*Kutipan Dokumen*.
==================================================

Tiga Beban Perempuan
Salah satu materi yang dipelajari dalam kelas perempuan di akar rumput adalah tantangan dan masalah kekinian perempuan. Belajar daring dianggap sangat menantang bahkan menyulitkan . Di sesi ini, umumnya ibu-ibu menceritakan kesulitannya mendampingi anak belajar daring. Kenapa sulit?
Pertama, belum terbiasanya ibu mendampingi anak belajar secara intens. Bukan rahasia lagi, selama ini orangtua lebih banyak menyerahkan pendidikan anaknya kepada guru dan sekolah. Sekolah dianggap sebagai pusat pendidikan utama. Dan guru sebagai guru utama. Sebuah kekeliruan yang sudah mengakar dalam memaknai pendidikan.

==================================================

*Catatan Data*.

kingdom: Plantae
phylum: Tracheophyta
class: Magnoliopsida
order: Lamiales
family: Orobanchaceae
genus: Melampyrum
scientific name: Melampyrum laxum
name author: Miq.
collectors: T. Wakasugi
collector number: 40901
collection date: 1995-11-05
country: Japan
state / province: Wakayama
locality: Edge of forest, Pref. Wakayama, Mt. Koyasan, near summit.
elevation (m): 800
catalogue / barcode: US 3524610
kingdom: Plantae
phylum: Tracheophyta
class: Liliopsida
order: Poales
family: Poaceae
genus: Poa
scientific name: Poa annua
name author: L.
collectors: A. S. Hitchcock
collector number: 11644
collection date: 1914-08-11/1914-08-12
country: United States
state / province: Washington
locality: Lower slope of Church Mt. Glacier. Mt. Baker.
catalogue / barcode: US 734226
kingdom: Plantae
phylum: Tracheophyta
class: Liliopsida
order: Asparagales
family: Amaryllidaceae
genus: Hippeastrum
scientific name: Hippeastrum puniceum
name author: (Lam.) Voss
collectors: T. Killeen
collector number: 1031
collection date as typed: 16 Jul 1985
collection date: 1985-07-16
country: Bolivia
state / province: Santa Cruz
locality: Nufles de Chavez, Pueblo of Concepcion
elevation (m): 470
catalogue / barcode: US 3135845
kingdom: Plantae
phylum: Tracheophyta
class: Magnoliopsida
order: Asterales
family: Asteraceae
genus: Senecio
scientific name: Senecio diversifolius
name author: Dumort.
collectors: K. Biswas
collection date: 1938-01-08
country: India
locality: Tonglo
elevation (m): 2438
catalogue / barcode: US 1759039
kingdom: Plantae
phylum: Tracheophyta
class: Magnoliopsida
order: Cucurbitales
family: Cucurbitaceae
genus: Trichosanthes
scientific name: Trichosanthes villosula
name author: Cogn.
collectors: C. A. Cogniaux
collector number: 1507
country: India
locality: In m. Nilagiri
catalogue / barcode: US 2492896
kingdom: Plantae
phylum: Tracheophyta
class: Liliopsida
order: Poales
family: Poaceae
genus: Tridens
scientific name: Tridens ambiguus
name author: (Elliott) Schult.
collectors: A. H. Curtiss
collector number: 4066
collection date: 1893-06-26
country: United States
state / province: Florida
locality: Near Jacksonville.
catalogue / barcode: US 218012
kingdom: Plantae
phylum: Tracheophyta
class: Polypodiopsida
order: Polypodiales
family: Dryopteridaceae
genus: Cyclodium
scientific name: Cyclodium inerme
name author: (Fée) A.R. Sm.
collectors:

==================================================

*Cara Mengerjakan*. Menurut kutipan dokumen tentang tiga beban perempuan, kepada siapa selama ini orang tua lebih banyak menyerahkan pendidikan anaknya?

*Jawaban*. Kepada guru dan sekolah.